Only the lines from the one with "Diets affect GHG" through the last belong in the output; print them exactly as given below.

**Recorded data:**
★ ★ ★

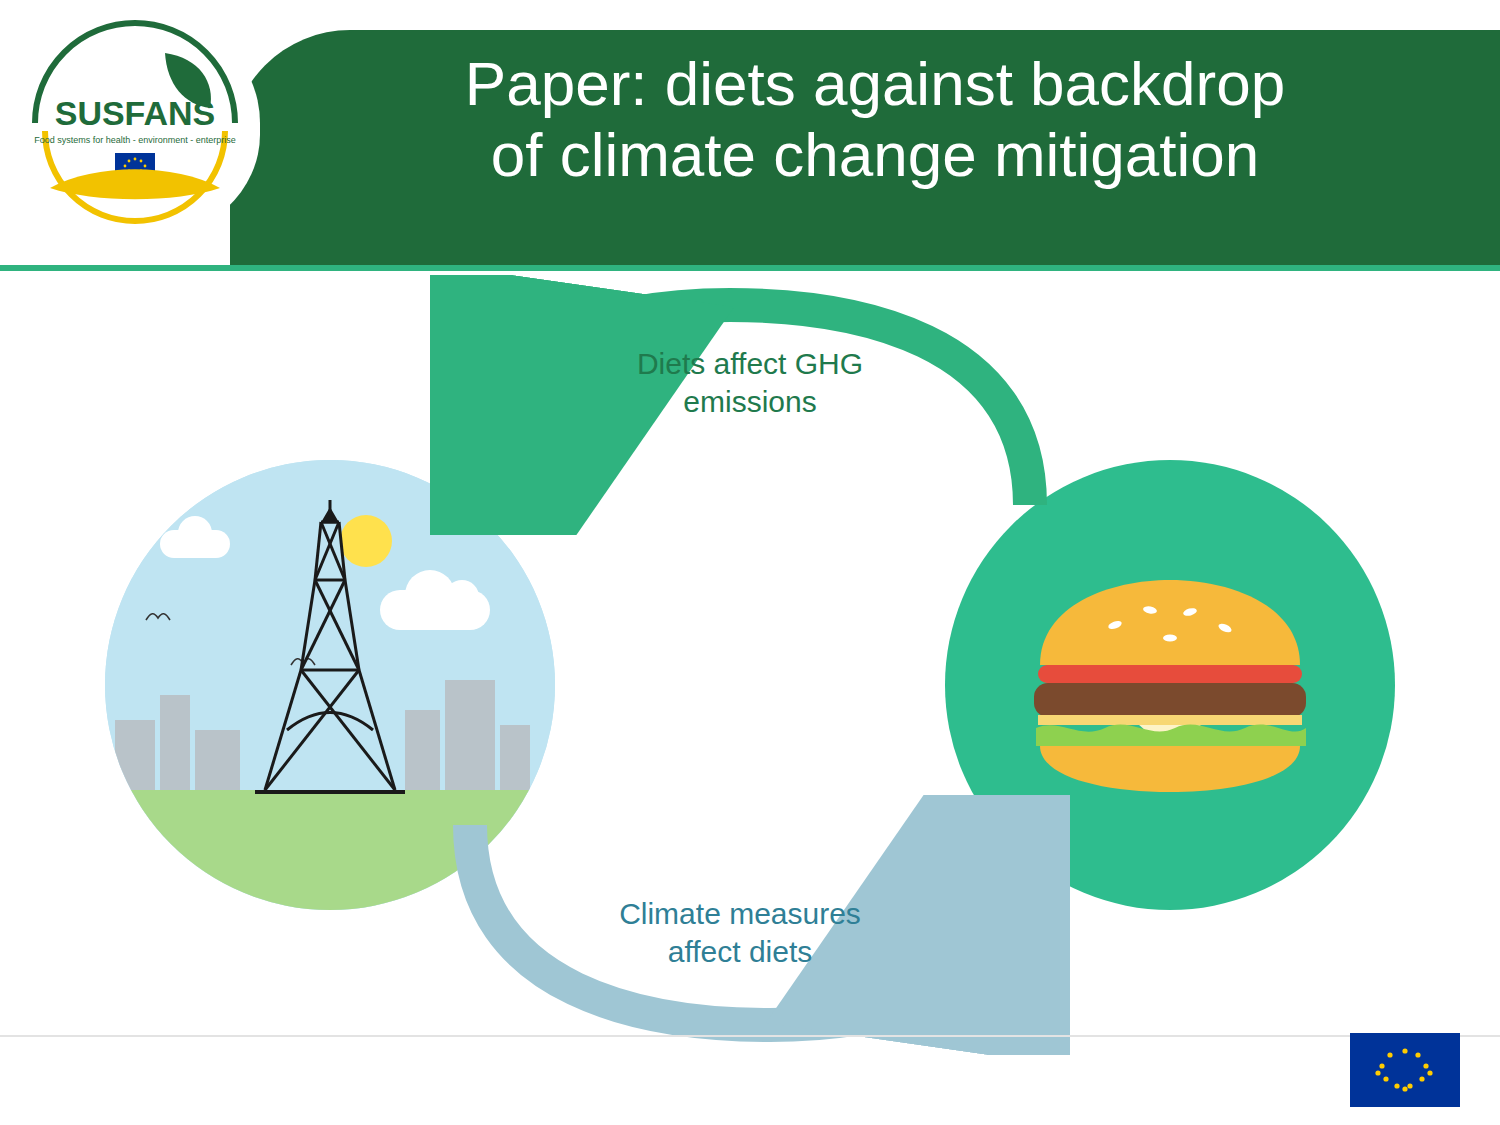Paper: diets against backdrop
of climate change mitigation
SUSFANS Food systems for health - environment - enterprise
Diets affect GHG
emissions
Climate measures
affect diets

★ ★ ★

**Reply:**
Diets affect GHG
emissions
Climate measures
affect diets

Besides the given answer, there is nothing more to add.